Vários engenheiros minimizaram as falas do prefeito, mas admitiram que a cidade tem bons engenheiros e que a implementação insuficiente das leis contribuiu para a devastação fora de Erzin.

"Este é o nosso problema: qualquer pessoa neste país que tenha um terreno pode decidir construir nele –um açougueiro, um sitiante, um cozinheiro", diz um engenheiro civil de Iskenderun. Ele não quis se identificar, temendo represálias por criticar a falta de fiscalização governamental.
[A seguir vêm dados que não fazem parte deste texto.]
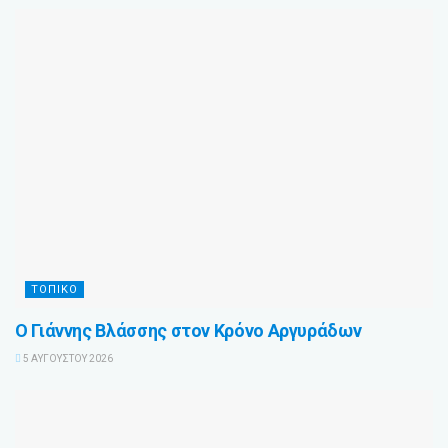
ΤΟΠΙΚΌ
Ο Γιάννης Βλάσσης στον Κρόνο Αργυράδων
5 ΑΥΓΟΎΣΤΟΥ 2026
O engenheiro disse que muitos construtores são inexperientes e ignoram as normas, como o código relativo a alicerces fortes.

"Já peguei concreto que escorreu por meus dedos como se fosse areia", diz o engenheiro, que viajou a Iskenderun para vistoriar escombros em busca de provas de imperícia. Ele descreveu vigas finas demais, feitas de aço de baixa qualidade e ligadas por conectores frágeis. "O terremoto não foi o verdadeiro assassino aqui. A culpa é a má qualidade de nossa construção."

Outros ecoaram críticas recentes ao governo do presidente Recep Tayyip Erdogan por uma legislação promulgada alguns anos atrás que autorizou donos de terrenos a pagar uma taxa para que violações nos códigos de construção fossem perdoadas, sem a necessidade de serem adotadas as medidas previstas.

"Falamos ao governo que era preciso impor fiscalizações da engenharia antes de dar uma anistia", diz Orhan Sarialtun, da União de Câmaras de Engenheiros e Arquitetos da Turquia, entidade que frequentemente está em desacordo com o partido do presidente.

Sarialtun disse também que os empreiteiros que quisessem contornar os regulamentos criavam firmas de inspeção privadas em nome de parentes. "Começaram a fiscalizar a si mesmos."

Agora, segundo ele, as firmas de inspeção e as prefeituras deveriam ser investigadas ao lado das empreiteiras. "Penalizar apenas os construtores significa tirar a responsabilidade que cabe ao governo."

Sarialtun atribui a boa condição de Erzin ao fato de boa parte da cidade ter sido construída nas duas últimas décadas, com construções de melhor qualidade após a adoção dos códigos mais recentes. "Os prédios foram erguidos em conformidade com as normas. Não fosse assim, também teriam desabado."

Muitos moradores de Erzin aplaudiram os engenheiros locais. Hasan Aksoy, 39, conta que acordou durante o terremoto sentindo seu apartamento no sexto andar oscilar. Seu edifício é um dos mais altos da área. "O prédio estava dançando."

Ele aguardou vários minutos para o movimento se acalmar e então levou sua mulher e dois filhos para fora. No dia seguinte telefonou ao engenheiro responsável pelo prédio, que é seu amigo, para agradecer. "Este terremoto é uma prova do bom trabalho dele."

Outros moradores não poupam críticas às autoridades municipais. "Isto daqui não tem nada a ver com nosso prefeito", afirma um funcionário local, Seref Vural. "A fanfarronice do nosso prefeito apenas impede que chegue assistência a nossos moradores que ainda estão dormindo na rua", prossegue, falando dos milhares de residentes que ainda não se sentem em segurança para voltar para suas casas.

O prefeito não comentou as críticas. Mas, mais de dez dias após o sismo, ao mesmo tempo em que a vida retorna a certo grau de normalidade, muitas pessoas ainda sentem medo dos edifícios instáveis.

"Pensamos que fosse o dia do juízo final", comenta Ayse Al, 46, abrigada numa das muitas barracas de emergência montadas nos parques e esquinas. Ela diz que, assim como outras pessoas, ainda está com medo de voltar para casa, mas acrescenta: "Claro que sentimos que tivemos sorte: ninguém morreu."